= Robert Crawford (historian) =

Sir Robert William Kenneth Crawford, (born 3 July 1945) is a former director general of the Imperial War Museum.

Educated at Culford School in Suffolk and Pembroke College, Oxford (MA, modern history, 1967), he joined the Imperial War Museum as a research assistant in 1968 and progressed to head of research and information, keeper of the department of photographs, and assistant director. Then in 1982 he became deputy director-general before becoming director-general in 1995, which he served as until his retirement in October 2008. He was chairman of the National Museum Directors' Conference from 2001 to 2006. He was also the deputy chairman of the Museums Documentation Association from 1998 to 2006 and a member of the National Historic Ships Committee until 2006.
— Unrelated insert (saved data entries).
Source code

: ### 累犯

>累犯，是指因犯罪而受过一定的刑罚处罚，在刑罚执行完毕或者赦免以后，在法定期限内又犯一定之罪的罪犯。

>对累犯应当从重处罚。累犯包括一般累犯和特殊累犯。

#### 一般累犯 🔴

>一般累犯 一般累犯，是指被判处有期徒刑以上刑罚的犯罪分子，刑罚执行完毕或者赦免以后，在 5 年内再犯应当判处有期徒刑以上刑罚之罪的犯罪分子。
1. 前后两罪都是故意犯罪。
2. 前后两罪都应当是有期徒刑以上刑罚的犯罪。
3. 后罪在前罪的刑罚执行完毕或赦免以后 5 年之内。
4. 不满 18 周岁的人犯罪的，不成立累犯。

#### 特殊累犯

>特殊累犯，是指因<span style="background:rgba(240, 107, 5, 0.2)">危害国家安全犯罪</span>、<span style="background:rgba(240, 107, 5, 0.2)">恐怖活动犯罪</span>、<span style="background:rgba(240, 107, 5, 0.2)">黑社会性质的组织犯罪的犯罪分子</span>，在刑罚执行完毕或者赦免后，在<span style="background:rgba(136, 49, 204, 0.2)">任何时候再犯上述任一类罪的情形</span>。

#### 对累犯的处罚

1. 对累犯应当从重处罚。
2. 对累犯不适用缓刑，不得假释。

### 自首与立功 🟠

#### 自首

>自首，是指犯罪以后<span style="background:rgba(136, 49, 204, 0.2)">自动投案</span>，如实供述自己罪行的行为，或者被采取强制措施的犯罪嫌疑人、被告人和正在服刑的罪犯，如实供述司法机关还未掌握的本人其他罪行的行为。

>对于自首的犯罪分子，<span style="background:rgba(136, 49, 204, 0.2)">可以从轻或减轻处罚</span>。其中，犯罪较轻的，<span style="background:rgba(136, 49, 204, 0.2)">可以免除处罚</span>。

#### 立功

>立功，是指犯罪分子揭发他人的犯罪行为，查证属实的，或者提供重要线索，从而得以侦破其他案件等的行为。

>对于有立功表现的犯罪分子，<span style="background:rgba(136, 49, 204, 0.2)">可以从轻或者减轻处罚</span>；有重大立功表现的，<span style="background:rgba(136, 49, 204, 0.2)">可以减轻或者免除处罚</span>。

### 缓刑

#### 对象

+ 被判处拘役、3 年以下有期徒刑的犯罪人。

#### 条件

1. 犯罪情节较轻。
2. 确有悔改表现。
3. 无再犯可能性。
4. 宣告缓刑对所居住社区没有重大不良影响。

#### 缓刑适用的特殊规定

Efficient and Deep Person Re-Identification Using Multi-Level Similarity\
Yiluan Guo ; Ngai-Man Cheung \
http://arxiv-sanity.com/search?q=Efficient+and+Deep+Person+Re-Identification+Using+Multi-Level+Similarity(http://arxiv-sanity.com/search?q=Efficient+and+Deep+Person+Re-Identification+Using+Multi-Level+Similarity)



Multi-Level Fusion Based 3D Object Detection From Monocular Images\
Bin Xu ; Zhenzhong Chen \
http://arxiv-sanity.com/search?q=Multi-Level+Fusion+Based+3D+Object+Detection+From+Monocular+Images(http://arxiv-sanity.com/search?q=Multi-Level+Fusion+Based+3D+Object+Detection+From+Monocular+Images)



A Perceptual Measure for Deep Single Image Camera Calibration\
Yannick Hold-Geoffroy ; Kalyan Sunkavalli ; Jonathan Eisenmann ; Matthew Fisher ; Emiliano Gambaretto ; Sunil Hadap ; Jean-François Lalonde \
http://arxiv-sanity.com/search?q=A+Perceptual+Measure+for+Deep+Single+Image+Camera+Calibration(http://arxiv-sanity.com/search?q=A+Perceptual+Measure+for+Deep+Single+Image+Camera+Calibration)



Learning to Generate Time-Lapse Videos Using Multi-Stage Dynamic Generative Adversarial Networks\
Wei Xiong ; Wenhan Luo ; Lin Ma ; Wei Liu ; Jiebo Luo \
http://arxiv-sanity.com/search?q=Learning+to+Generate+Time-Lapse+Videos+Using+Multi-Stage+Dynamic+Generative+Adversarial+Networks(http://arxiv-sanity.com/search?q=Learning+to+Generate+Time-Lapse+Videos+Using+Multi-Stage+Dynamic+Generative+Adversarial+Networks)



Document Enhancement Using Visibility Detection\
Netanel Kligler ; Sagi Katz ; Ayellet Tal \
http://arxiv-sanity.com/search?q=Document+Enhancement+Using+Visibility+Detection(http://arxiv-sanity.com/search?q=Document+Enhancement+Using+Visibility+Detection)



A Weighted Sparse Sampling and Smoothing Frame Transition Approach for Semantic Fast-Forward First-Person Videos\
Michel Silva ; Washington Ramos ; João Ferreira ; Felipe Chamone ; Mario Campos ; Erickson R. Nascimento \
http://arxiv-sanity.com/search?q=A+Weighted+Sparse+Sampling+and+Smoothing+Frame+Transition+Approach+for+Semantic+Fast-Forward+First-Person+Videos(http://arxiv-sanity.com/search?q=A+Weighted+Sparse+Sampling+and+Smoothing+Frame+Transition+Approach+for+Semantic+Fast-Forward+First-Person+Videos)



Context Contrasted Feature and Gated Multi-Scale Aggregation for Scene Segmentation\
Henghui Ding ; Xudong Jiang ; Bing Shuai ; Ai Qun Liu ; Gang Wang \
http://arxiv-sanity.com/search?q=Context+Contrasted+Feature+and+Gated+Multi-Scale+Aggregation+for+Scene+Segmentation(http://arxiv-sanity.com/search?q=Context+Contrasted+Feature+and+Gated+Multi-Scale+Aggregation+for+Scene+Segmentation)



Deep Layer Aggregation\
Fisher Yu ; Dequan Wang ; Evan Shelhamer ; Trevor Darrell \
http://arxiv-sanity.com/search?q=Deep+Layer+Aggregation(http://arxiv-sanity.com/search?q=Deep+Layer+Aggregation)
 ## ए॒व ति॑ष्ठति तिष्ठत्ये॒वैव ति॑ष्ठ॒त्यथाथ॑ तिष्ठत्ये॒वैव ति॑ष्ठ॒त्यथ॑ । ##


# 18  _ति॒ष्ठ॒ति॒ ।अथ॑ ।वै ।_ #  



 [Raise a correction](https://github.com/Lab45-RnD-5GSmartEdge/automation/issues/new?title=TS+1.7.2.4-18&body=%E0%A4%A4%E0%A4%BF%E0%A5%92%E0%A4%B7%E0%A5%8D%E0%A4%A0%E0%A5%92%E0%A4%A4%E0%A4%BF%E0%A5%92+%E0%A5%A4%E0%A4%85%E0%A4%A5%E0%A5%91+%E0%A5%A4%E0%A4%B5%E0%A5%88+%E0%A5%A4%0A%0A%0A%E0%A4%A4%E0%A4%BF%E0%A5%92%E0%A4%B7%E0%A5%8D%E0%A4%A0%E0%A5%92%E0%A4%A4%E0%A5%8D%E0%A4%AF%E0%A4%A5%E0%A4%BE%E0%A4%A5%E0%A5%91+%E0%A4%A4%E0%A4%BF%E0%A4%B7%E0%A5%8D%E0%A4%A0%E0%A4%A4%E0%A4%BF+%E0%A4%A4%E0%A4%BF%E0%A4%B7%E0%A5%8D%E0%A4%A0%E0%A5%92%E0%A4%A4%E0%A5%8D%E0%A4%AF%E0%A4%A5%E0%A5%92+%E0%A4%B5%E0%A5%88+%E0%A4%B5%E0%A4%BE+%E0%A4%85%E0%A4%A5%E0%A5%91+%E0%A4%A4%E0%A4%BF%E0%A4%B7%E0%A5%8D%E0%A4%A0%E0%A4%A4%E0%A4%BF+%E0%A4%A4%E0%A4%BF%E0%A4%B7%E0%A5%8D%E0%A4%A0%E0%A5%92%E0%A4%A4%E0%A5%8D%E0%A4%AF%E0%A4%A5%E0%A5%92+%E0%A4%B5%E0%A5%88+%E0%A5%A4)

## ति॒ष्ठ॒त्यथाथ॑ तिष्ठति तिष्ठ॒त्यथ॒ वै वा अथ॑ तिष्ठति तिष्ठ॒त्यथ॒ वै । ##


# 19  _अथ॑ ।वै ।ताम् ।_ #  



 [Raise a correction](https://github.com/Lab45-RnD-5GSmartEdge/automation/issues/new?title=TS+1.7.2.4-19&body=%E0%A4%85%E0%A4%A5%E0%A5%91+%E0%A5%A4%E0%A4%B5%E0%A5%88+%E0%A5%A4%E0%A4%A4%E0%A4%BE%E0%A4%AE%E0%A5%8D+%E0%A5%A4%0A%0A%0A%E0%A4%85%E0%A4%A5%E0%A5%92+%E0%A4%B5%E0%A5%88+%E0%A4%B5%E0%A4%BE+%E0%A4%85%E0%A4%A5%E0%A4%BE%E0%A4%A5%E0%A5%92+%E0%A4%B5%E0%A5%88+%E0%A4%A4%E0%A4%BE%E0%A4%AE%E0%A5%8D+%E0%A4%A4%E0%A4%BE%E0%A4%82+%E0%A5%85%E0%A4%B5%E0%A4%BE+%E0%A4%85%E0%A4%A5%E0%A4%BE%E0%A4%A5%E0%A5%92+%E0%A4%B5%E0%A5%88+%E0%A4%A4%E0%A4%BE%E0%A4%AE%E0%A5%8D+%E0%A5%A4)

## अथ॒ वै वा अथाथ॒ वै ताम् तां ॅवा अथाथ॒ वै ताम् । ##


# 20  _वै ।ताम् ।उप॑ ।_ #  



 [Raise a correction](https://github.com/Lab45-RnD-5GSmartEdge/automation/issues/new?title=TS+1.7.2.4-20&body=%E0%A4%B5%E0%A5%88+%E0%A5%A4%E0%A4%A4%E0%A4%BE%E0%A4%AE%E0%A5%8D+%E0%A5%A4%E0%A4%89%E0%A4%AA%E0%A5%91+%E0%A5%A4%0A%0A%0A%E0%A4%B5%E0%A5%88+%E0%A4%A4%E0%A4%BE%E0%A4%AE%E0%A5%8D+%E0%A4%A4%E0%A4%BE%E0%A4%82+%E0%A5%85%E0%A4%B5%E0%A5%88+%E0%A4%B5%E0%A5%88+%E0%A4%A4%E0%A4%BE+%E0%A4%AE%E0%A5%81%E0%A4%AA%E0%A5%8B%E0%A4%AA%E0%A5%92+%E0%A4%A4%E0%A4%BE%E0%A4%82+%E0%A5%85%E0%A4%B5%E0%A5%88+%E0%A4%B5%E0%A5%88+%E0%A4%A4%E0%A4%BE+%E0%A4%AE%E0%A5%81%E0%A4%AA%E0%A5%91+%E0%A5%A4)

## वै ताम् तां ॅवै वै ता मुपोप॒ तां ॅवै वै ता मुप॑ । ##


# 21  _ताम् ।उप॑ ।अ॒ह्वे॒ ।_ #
Crawford is chairman of the Greenwich Foundation for the Old Royal Naval College and a trustee of the Horniman Museum and Gardens, Royal Logistic Corps Museum Trust, National Maritime Museum, National Museums Liverpool, National Museum of the Royal Navy and Chatham Historic Dockyard. He is a Liveryman of the Worshipful Company of Glovers and was made a Freeman of the City of London in 1998.

Crawford was appointed a Commander of the Order of the British Empire in 2002 for services to museums and a Knight Bachelor in the 2007 New Year Honours.